- "The story of Kehlehn" Show Spoiler
His first full Age seems to have been the one he called Klast. On his first visit to this world of vertiginously sloping rock islands in a sea of lava, he was horrified to find that it was inhabited. A race of small, hardy humanoids lived in houses woven from the tough, whippy wood of the trees that grew on the upper slopes of the islands, and suspended in the air over the edges by counterweights which had to be adjusted every time someone moved into or out of a particular building. Co-operation was central to this society's nature, competition or contention completely unknown. Food was scarce, danger a constant companion, and yet the people of Klast managed to derive enjoyment from their lives, particularly when they all piled their weights into the basket that supported their communal hall and sang and danced through Klast's long night. One such gathering was held to celebrate the arrival of the tall stranger with the pale skin.
Kehlehn returned from Klast, carrying the weight with which he had been ceremoniously presented, and shaken to his core.
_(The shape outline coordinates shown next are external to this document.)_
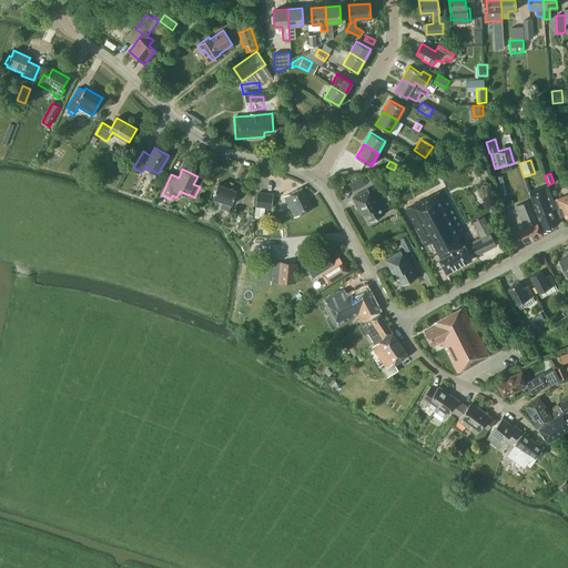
[(367,175),(356,181),(357,183),(359,186),(361,188),(361,186),(371,181),(367,175)]
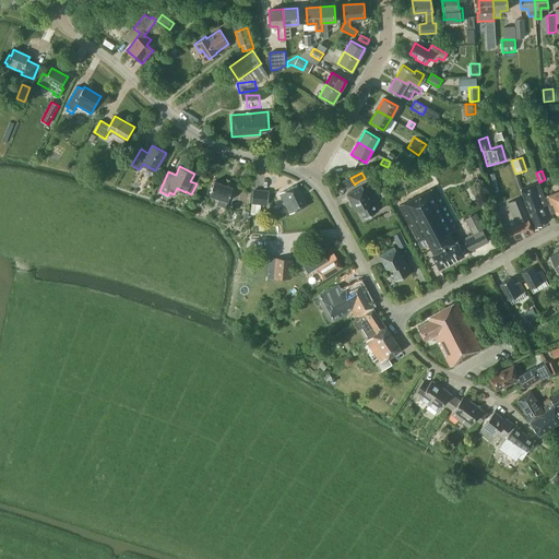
[(233,188),(214,181),(210,194),(218,198),(216,205),(225,207),(227,201),(228,201),(233,188)]
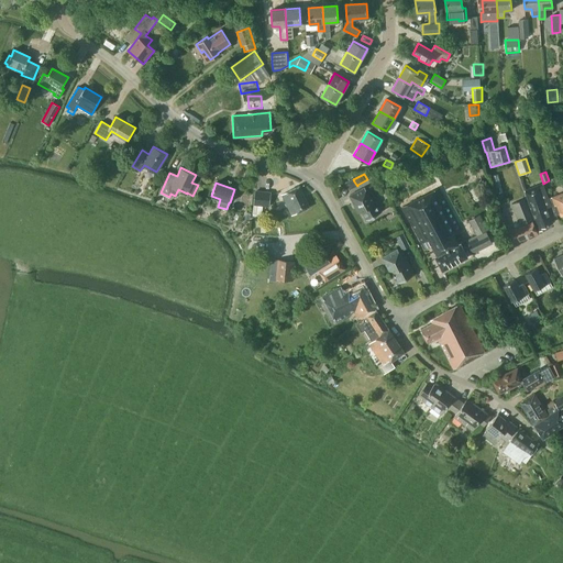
[(551,206),(548,198),(542,184),(525,190),(531,211),(539,230),(545,228),(544,225),(552,222),(547,208),(551,206)]
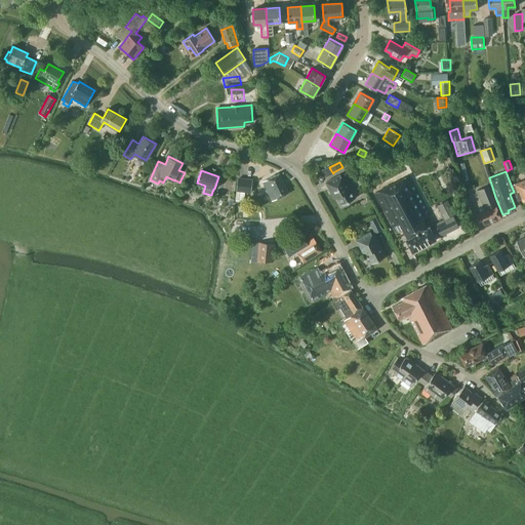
[(288,194),(279,173),(263,182),(271,201),(288,194)]
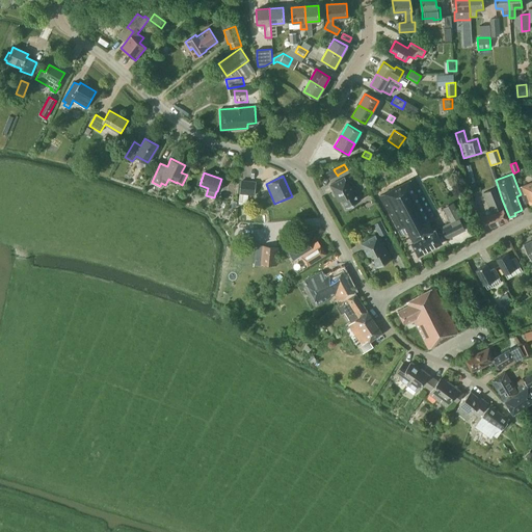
[(339,202),(342,201),(346,208),(361,201),(350,181),(347,183),(344,177),(329,185),(339,202)]
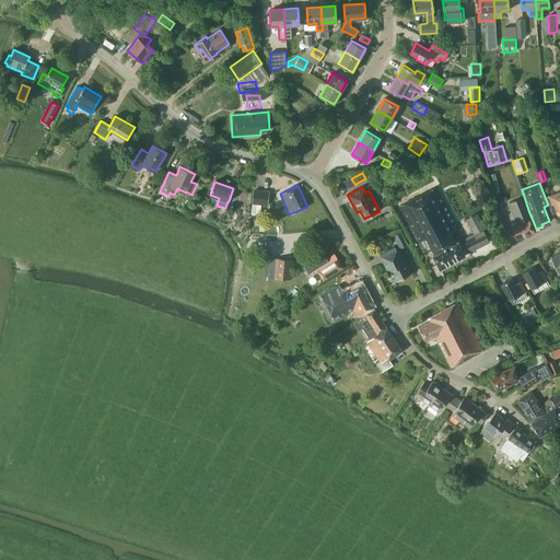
[(457,229),(435,187),(399,207),(422,248),(429,244),(434,254),(432,255),(440,269),(465,255),(458,242),(455,243),(451,233),(457,229)]
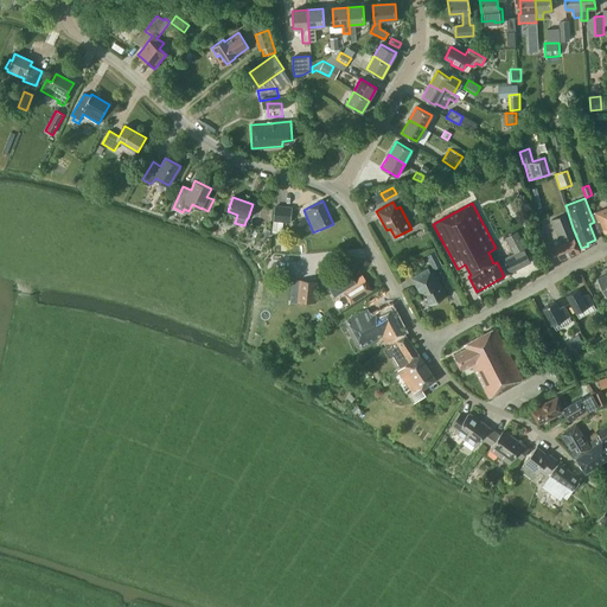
[(292,206),(275,205),(273,231),(281,232),(282,222),(291,223),(292,206)]
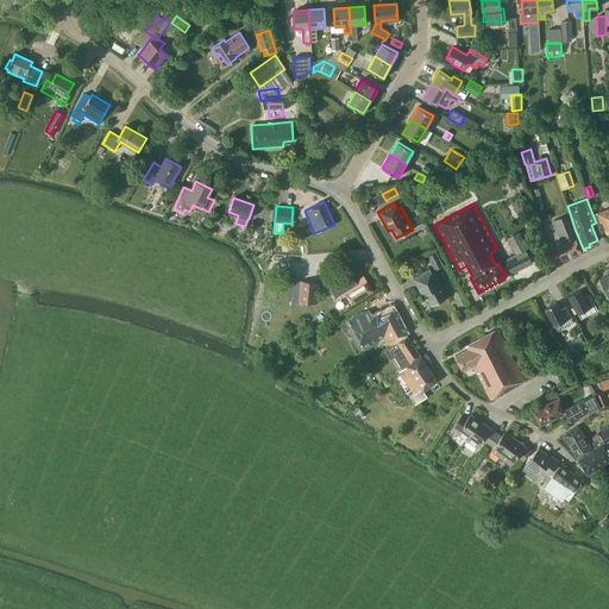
[(608,208),(592,214),(596,223),(596,225),(597,224),(600,232),(606,231),(607,234),(608,233),(608,208)]
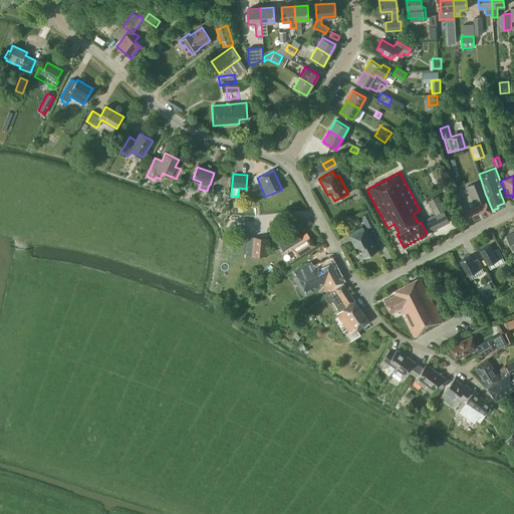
[(490,213),(478,182),(467,187),(475,207),(470,209),(474,220),(490,213)]
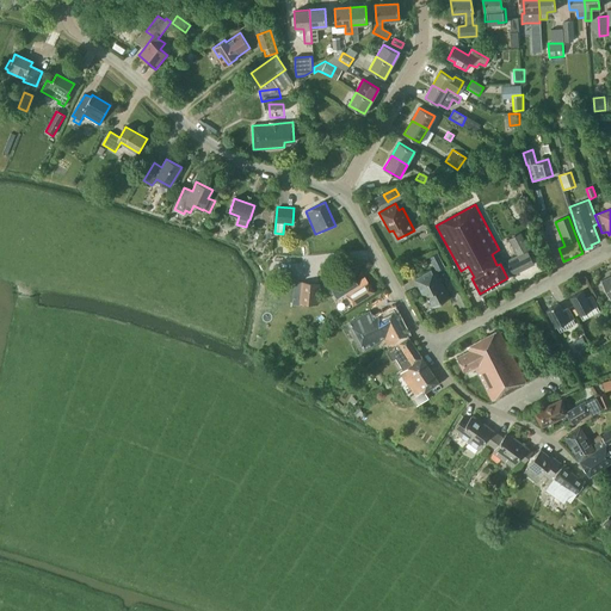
[(507,239),(517,257),(530,250),(520,232),(507,239)]
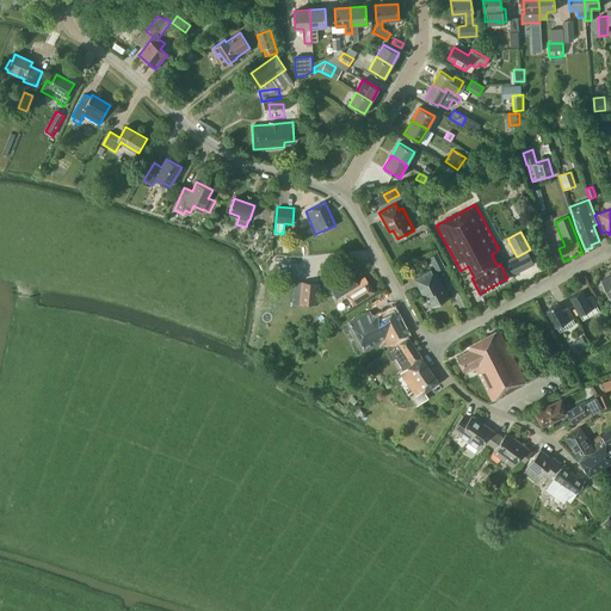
[(437,252),(429,257),(434,269),(443,265),(437,252)]
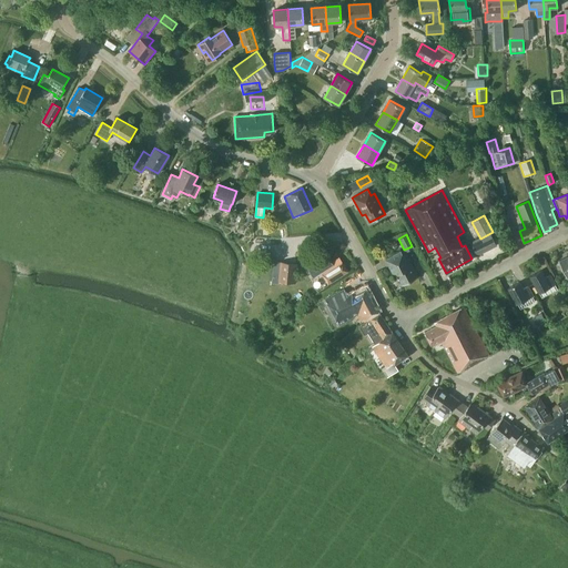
[(408,265),(401,252),(385,260),(394,276),(396,275),(402,285),(417,277),(411,264),(408,265)]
Try as he might, he could not fathom a way in which the life he had witnessed could have come about spontaneously. He went through the Book of Klast letter by letter, and while he saw the elementary mistake he had made with the geology, he could find no explanation for the existence of people in what should have been a barren, uninhabitable Age. At last he was driven to a conclusion which he dared not reveal to any D'ni: that he had created the Age (or at least brought it from possibility into reality), that the people somehow were implicit in that creation, and that in doing so he had done them a great wrong, which he must now redress.
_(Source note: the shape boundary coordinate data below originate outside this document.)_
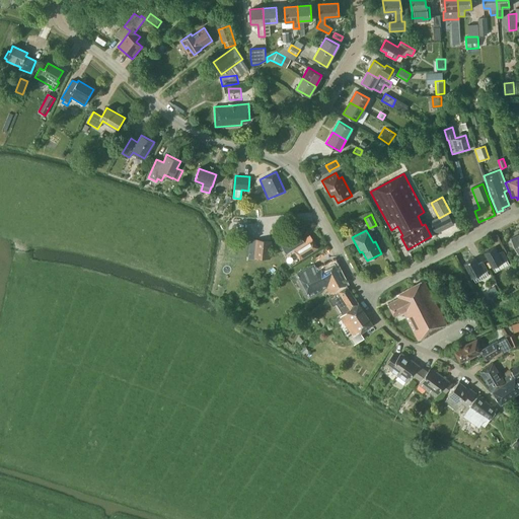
[(299,232),(281,244),(286,253),(293,248),(294,250),(300,260),(318,248),(309,235),(303,239),(301,240),(300,238),(301,237),(299,232)]
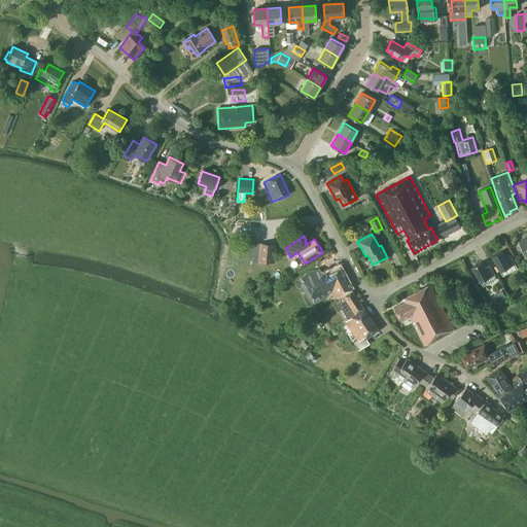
[(259,257),(258,260),(274,262),(275,245),(260,244),(259,257)]
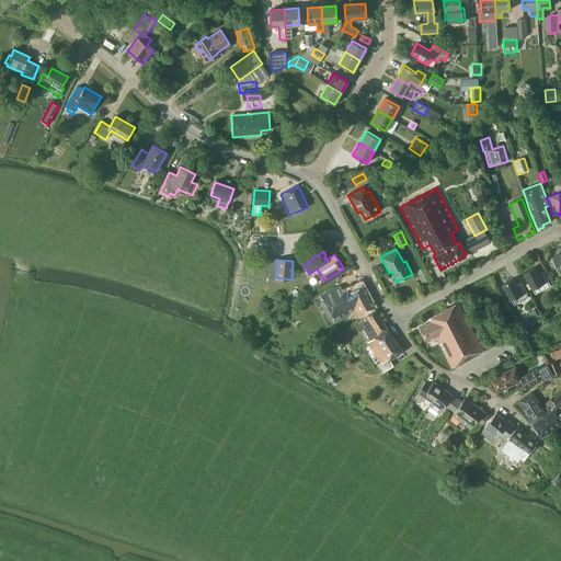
[(535,266),(523,273),(531,289),(533,289),(548,281),(542,272),(538,274),(535,266)]
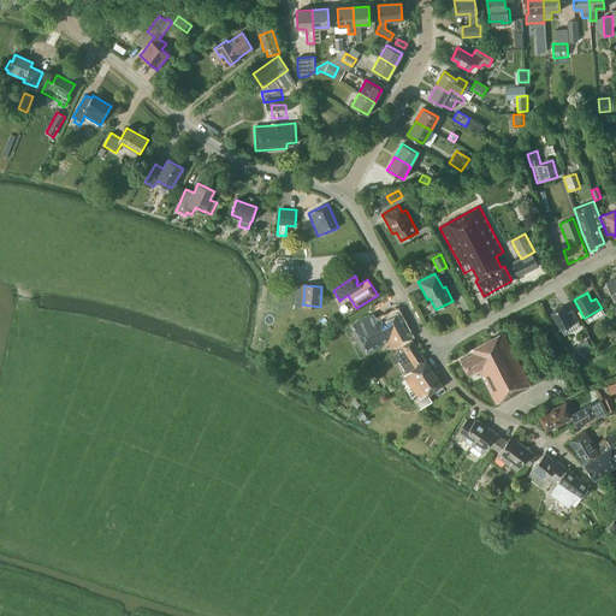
[(567,313),(563,306),(550,312),(560,331),(578,321),(572,311),(567,313)]
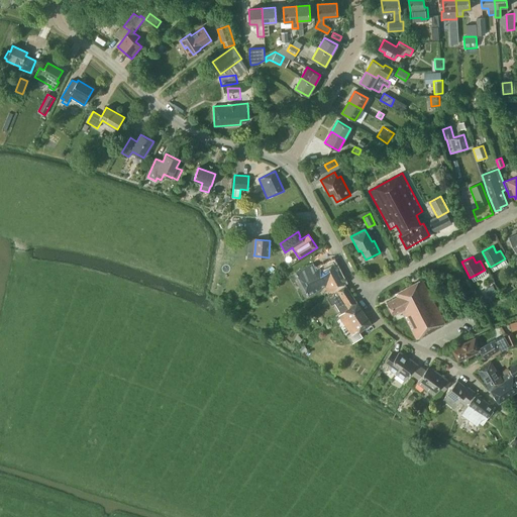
[(325,287),(329,294),(344,285),(332,262),(323,268),(322,266),(316,269),(313,263),(296,273),(308,296),(325,287)]
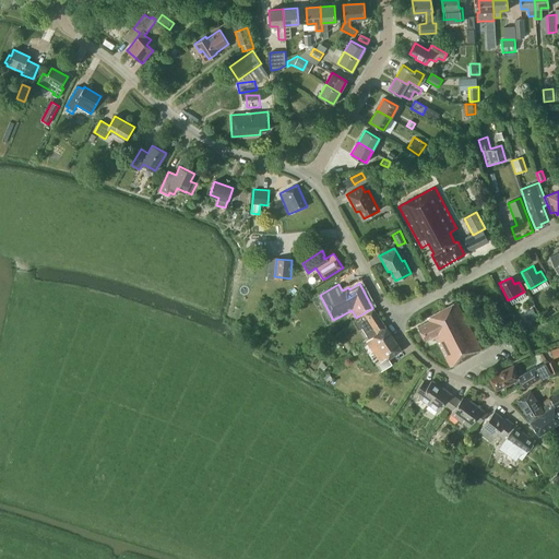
[(555,295),(550,287),(545,290),(548,298),(555,295)]
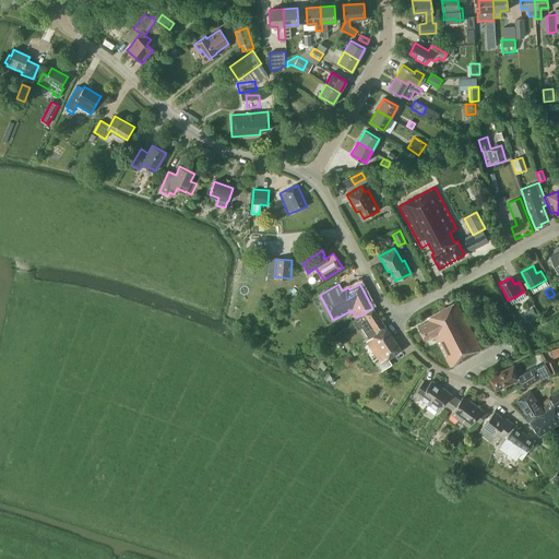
[(480,348),(455,301),(427,317),(429,321),(417,326),(425,341),(433,336),(450,367),(480,348)]
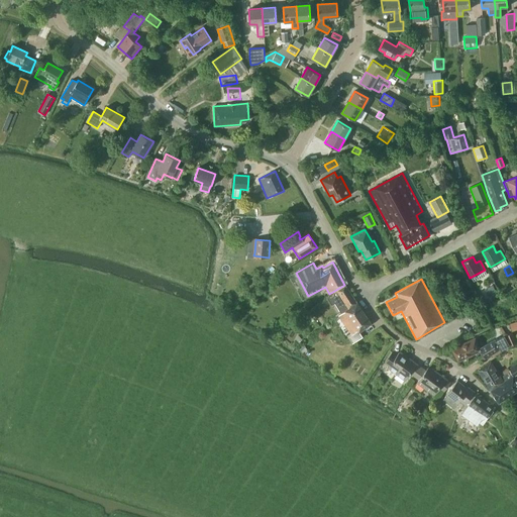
[(356,303),(344,285),(329,294),(327,297),(331,305),(334,303),(341,313),(356,303)]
He Wrote a new Age, one without geological flaws or inhabitants, and returned to Klast to offer the people a new home, but found them cheerfully impervious to all his arguments. This was their home, they were used to the heat of the day and the cold of the night, they could not even imagine ground that you could walk flat upon, and while it was a kind offer, no thank you. Kehlehn tried several families, crossing from island to island by means of the ubiquitous rope slides, and got the same answer everywhere. Eventually, he went home, determined to help the people of Klast some other way, and to keep their Age Book secret, lest it be condemned by the Maintainers.
Kehlehn Wrote several more Ages, designed to provide for the needs of the people of Klast. He panicked when he found that the food from one Age was making the people sick, till he realised that the nutrient balance he had so carefully calculated to match their systems contained wrong-way-round proteins, and built two huge machines on the food Age whose purpose was to transfer the food between them, reversing the protein structure in the process. The reversed food was a success, but resulted in an increase in the population which threatened to destabilise (in more ways than one) their society: Kehlehn Wrote an Age where he could experiment with different types of rock to make smaller and more manageable weights. And so it went. From time to time Kehlehn wrote letters to various people in D'ni, acknowledged experts in the Art, asking for advice in carefully guarded terms on this matter or that: it is not known if the letters were ever sent, or if they were returned unread. No replies have been found.
At some point in this period Kehlehn seems to have acquired a wife, though no record of her remains in Stormcastle or the related Ages. Of his son, Ee'hahn, there is more information. Kehlehn seems to have doted on him, raised him single-handedly, and, when the boy was twelve, taken him to see Klast, now nicely balanced and running well. It is clear that the boy never returned from that first and only visit: the event is nowhere directly described, but it is likely that through pride, carelessness, or sheer accident, he fell from the rock into the molten lava below. Such deaths were familiar to the people of Klast, an ever-present shadow on their lives, in which the light of their spirit burned all the brighter. Kehlehn, however, was inconsolable. From this time forth he spent more and more of his time secreted in Stormcastle, writing his letters, which gradually became longer, more frequent, and less in touch with reality, or in Klast, taking care of what he now thought of as his people, his only legacy. The only Linking Book to Klast in existence was secreted in one of the related Ages, behind a typical D'ni puzzle-lock which required elements from all the other Ages.
Kehlehn's last few letters are to a young friend, Ro'Kahl, whom he had secretly schooled in the procedures necessary to sustain the Klast people. Ro'Kahl seems to have been a rebellious spirit, proud to be initiated into a secret and to buck the authority of the Guilds. Presumably that is why he ended up in Gahreesen prison at the time of its fall, his Linking Book to Stormcastle locked in a cage. What happened to Kehlehn we can only speculate; he spent his life in service and atonement, and one can not but imagine his death to have come as a welcome relief. Klast is uninhabited now, the only signs of its people a few remnants of the hanging houses, and the single-chambered structure that Kehlehn carved into the rock of one of the islands for his own comfort. One small thread in the immense tapestry that is the tragedy of D'ni.